Black HM 2482

Administrative data

Key value for chemical safety assessment

Genetic toxicity in vitro

Description of key information

- In vitro gene mutation study in bacteria (with and without metabolic activation): negative
- In vitro mammalian cells Chromosome aberration (with and without metabolic activation): negative
- In vitro gene mutation study in mammalian cells (with and without metabolic activation): negative

Endpoint conclusion

Endpoint conclusion:

no adverse effect observed (negative)

Genetic toxicity in vivo

Description of key information

In vivo mammalian cells Chromosome aberration: negative

Endpoint conclusion

Endpoint conclusion:

no adverse effect observed (negative)

Additional information

A Bacterial Reverse Mutation Test, performed with and without metabolic activation, is available on the test substance. Experiments were carried out using S. typhimurium strains TA 98, TA 100, TA 1535, TA 1537 and TA 1538.The test article was tested at the following concentrations: 1.58, 5, 15.8, 50, 158, 500, 1580 and 5000 micrograms per plate. Each concentration, including the controls, was tested in triplicate. No toxic effect of the test article was observed. Up to the highest investigated dose, no relevant incerase of the revertant colony numbers was obtained in any Salmonella typhimurium strain used when compared with the corresponding controls. The presence of liver microsomal activation did not influence these findings.

 

An in vitro mammalian cells Chromosome aberration on the test substance is available. The test item dissolved in culture medium, was assessed for its potential to induce structural chromosome aberrations in V79 cells of the Chinese hamster in vitro in the absence and the presence of metabolic activation by S9 mix. Two independent experiments were performed. ln experiment l, the exposure period was 4 hrs with and without metabolic activation. In experiment ll the exposure period was 4 hrs with S9 mix and 18 hrs and 28 hrs without S9 mix. In both experiments, in the absence and the presence of S9 mix, no biologically relevant increase in the number of cells carrying structural chromosome aberrations was observed. In both experiments, no biologically relevant increase in the rate of polyploid metaphases was found after treatment with the test item (1.1 - 3.6 %) as compared to the rates of the negative controls (1.5 - 3.2 %). In conclusion, it can be stated that under the experimental conditions the test item did not induce structural chromosome aberrations in V79 cells (Chinese hamster cell line) when tested up to clearly precipitating concentrations.

 

An in vitro gene mutation study in mammalian cells is available on the test substance. The test item was tested in a Mammalian Cell Gene Mutation Test (HPRT test) in CHO-K1 cells according to OECD Guideline 476, to determine whether the test item or its metabolites can induce forward mutation at the hypoxanthine-guanine phosphoribosyl transferase enzyme locus (hprt) in cultured Chinese hamster cells. The concentration levels for the performed Mutation Assay (with and without S9-mix) were 250, 500, 1000, 1500 and 2000 μg/mL. In conclusion, test item tested up to the maximum recommended concentration (2000 μg/mL) without and with metabolic activation system over a 5-hour treatment period did not induce statistically and biologically significant increases in mutant frequency compared to the solvent control.

 

An in vivo mammalian cells Chromosome aberration experiment was performed to assess the potential mutagenic activity induced by test substance through damage to the chromosomes of to the mitotic apparatus according to Schmid (1) with the modifications of Salomone et al. (2). The test groups received 5000 mg/kg bw as the maximurn tolerated dose of the test article. After single application of the test article at 5000 mg/kg bw by gavage, no significant test article-related increase of micronucleated polychromatic erythrocytes was observed in either male and female treated groups, when compared with corresponding negative control groups. In conclusion, it can be stated that under the extrerimental conditions reported, the test article induced no chromosome mutations by chromosome-breaking activity or by damage to the mitotic apparatus. Therefore, test article is not considered to be mutagenic in this in vivo mouse micronucleus assay.

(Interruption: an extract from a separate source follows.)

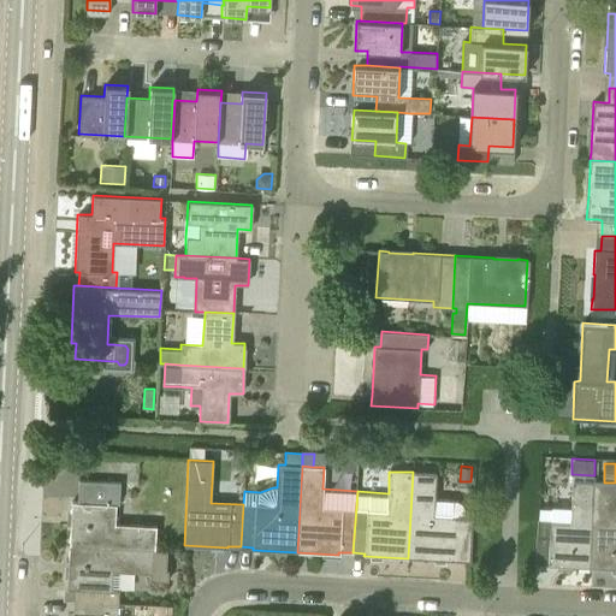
[(413,472),(408,558),(469,561),(472,516),(466,516),(467,511),(465,507),(462,503),(458,501),(454,499),(434,498),(436,473),(413,472)]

Justification for classification or non-classification

According to the CLP Regulation (EC) No. 1272/2008, for the purpose of the classification for germ cell mutagenicity, substances are allocated in one of two following categories:
- substances known to induce heritable mutations or to be regarded as if they induce heritable mutations in the germ cells of humans or substances known to induce heritable mutations in the germ cells of humans or
- substances, which cause concern for humans owing to the possibility that they may induce heritable mutations in the germ cells of humans.

 

The test substance did not show any reason of concern in all in vitro and in vivo tests performed. Therefore, the substance is not classified for genetic toxicity according to the CLP Regulation (EC) No. 1272/2008.